Льюис едва не сморозил какую-то глупость про примерную ученицу и про медаль, однако искренность Кит подкупала, да и здорово наконец с кем-то поговорить, а то он уже стал забывать звук собственного голоса.
– И что читаешь? – спросил он.
– «Анну Каренину».
– И как, не тяжело?
– Да нет, нормально.
– Мне там понравилось про Левина и ферму.
– И мне. Зато Анну я терпеть не могу. Размазня какая-то.
– А что еще читаешь?
– Диккенса.
– Слишком сентиментально.
– Точно!
– Харди?
– Пока нет. Мне понравился Сомерсет Моэм, только мама забрала книгу.
Дики вышел из-за ширмы и прошагал в гостиную. Льюис снова повернулся к Кит, отметив про себя, как изменилось ее лицо, когда отец ушел.
– Ты что, вундеркинд? – спросил он.
– Да нет. Почему ты так решил?
– Ты довольно смышленая.
– Ну, не отсталая уж точно.
– Молодец.
Он улыбнулся, и Кит будто разучилась говорить.
В холле появился Эд Ролинз, который тоже направлялся в гостиную, и Кит засмеялась. Эд не обернулся, и тогда к ней присоединился Льюис. Так они и стояли, хохоча над ним, пока он не скрылся из виду.
– Какой благородный профиль, – сказала Кит, и они согнулись пополам от смеха.
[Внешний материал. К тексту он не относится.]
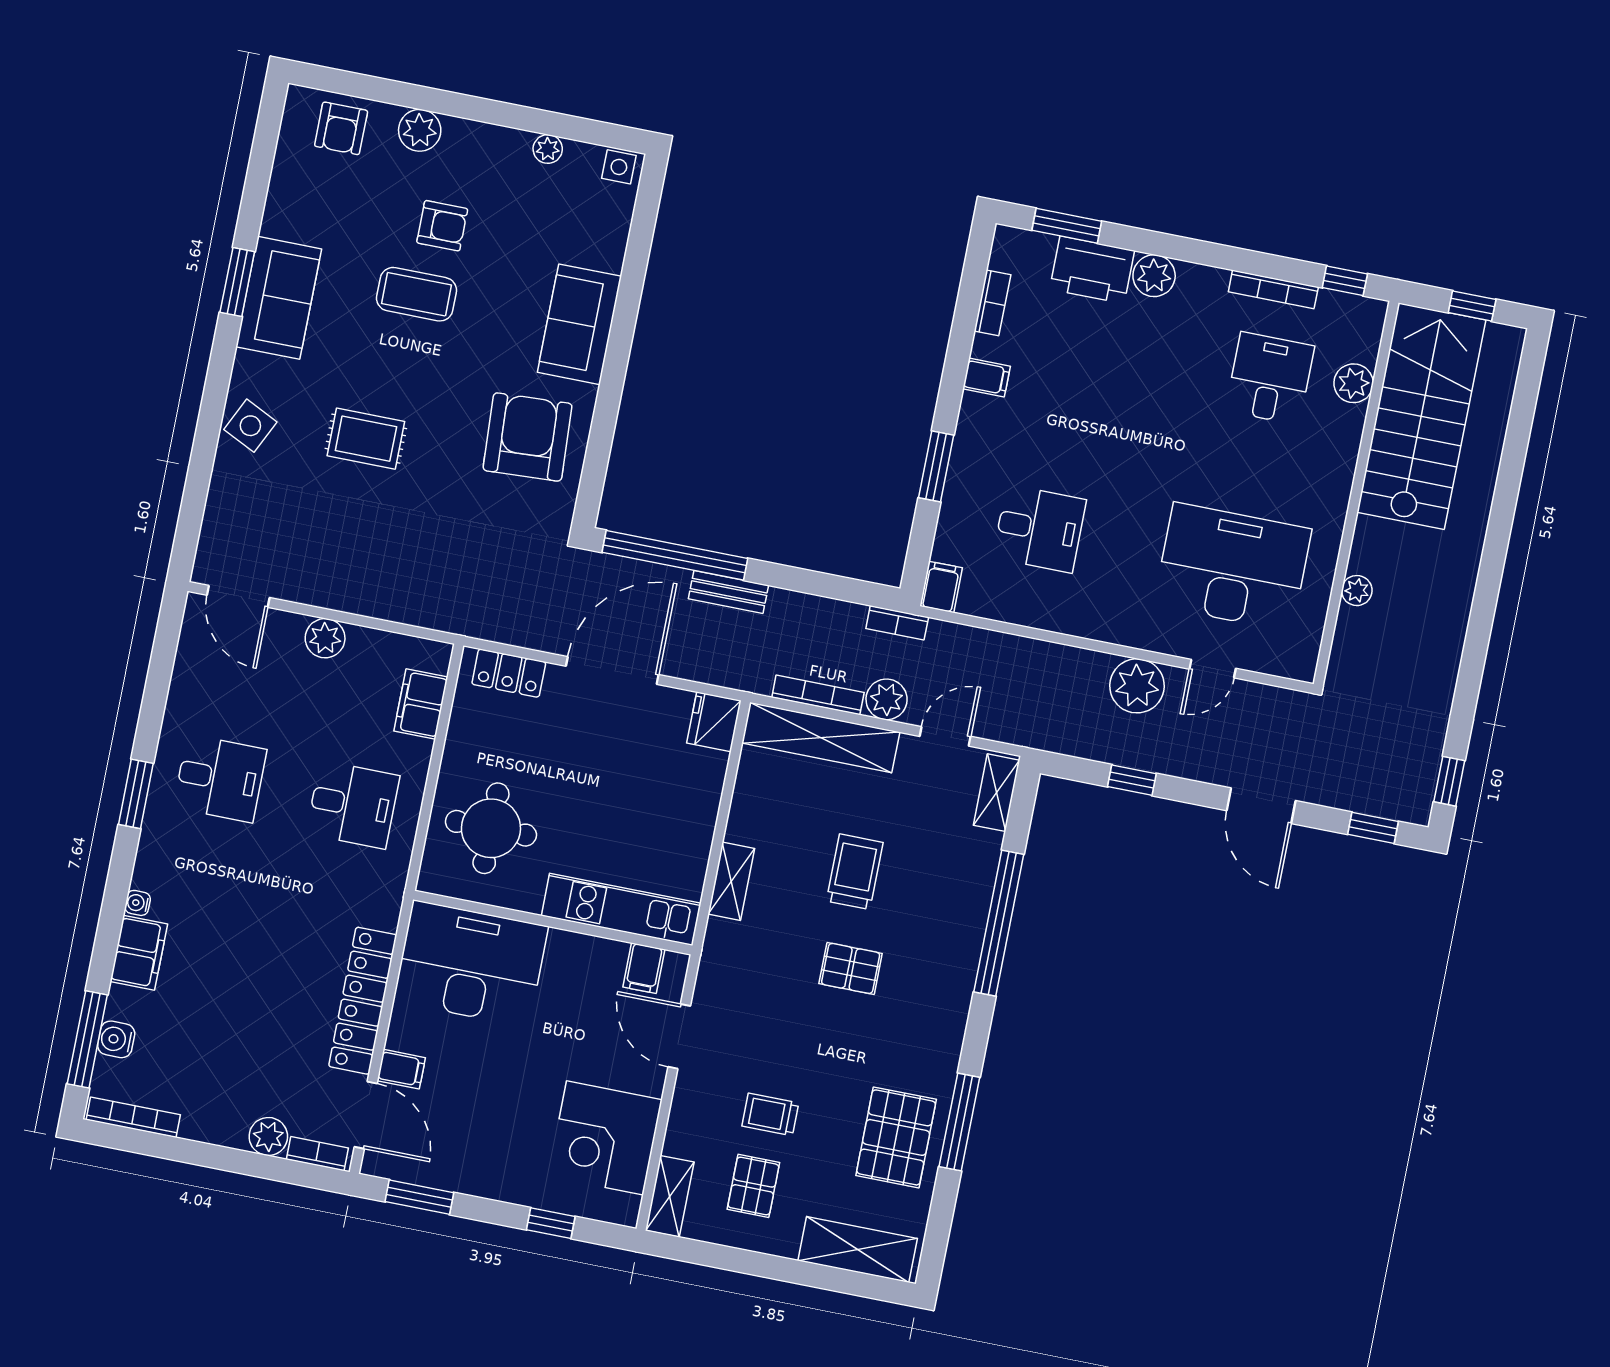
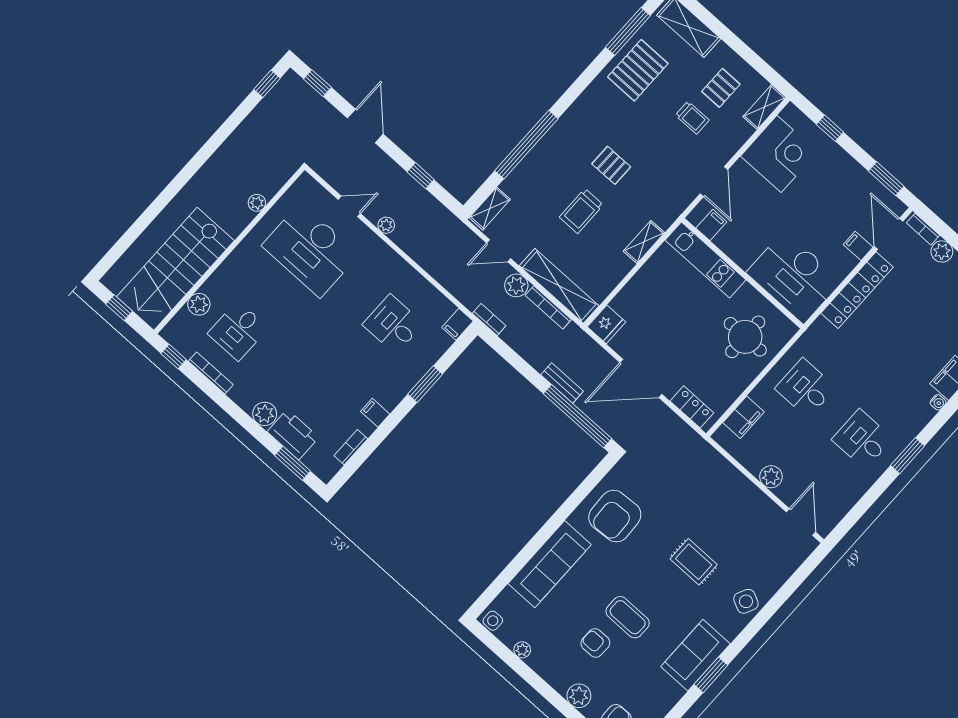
sofa: (579, 324) -> (550, 564), width x1.36
plant: (1137, 686) -> (386, 225), width x0.53, depth x0.53
window: (959, 1122) -> (628, 32), moved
Эд демонстративно не смотрел в их сторону, но, конечно, все слышал. Они бессовестно насмехались над ним! Весь красный от злости и стыда, он остановился на пороге гостиной и стал выглядывать Тэмзин. Льюис Олридж и младшая сестра Кармайкл позволяют себе смеяться над ним! Отвратительно. Сначала безобразная драка летом, теперь насмешки. Да он выбил бы Льюису все зубы, стоило только захотеть. Эд посторонился, пропуская гостей к выходу, и увидел Тэмзин, стоящую рядом с отцом у камина. Ему не хотелось подходить к ней с багровым лицом, а еще он ужасно боялся мистера Кармайкла. Рука Тэмзин лежала у Дики на плече. Оба были увлечены беседой. Тэмзин смотрела на отца, и Эд представил, что когда-нибудь она обратит восхищенный взгляд и на него.
– Только посмотри на Эда Ролинза, – захохотала Элис. – Как он пялится на Тэмзин Кармайкл! И не он один.
Гилберт поморщился: могла бы говорить потише. Элис выпила, и выглядело это не игриво и очаровательно, а грубо и довольно отталкивающе.
– Пойду поищу Макерета – мы не договорили. Увидимся.
Элис окинула взглядом комнату и улыбнулась. Затем взяла с подноса очередной бокал, толком не разбирая, что там. Кажется, коктейль с шампанским. Давно пора поправить сползший пояс от чулок, только неудобно это делать прилюдно, и она постаралась разгладить его на пояснице, чтобы складки не портили силуэт. Элегантное шелковое платье винно-красного цвета она заказала специально к празднику. На сборы у нее ушло битых два часа, и, конечно, они с Гилбертом опоздали. С порога Элис почувствовала себя не в своей тарелке. Да, она красивее здешних женщин и в свои тридцать моложе многих из них, и все же ей стало до крайности неуютно. Она улыбнулась Бриджит Каргилл и попыталась вспомнить, когда они с Гилбертом последний раз занимались любовью. У нее только что закончилась менструация, значит, точно до нее. А когда же была предыдущая? До приезда Льюиса, тогда еще Джонсоны приходили на обед. Кажется, с тех пор был только один раз.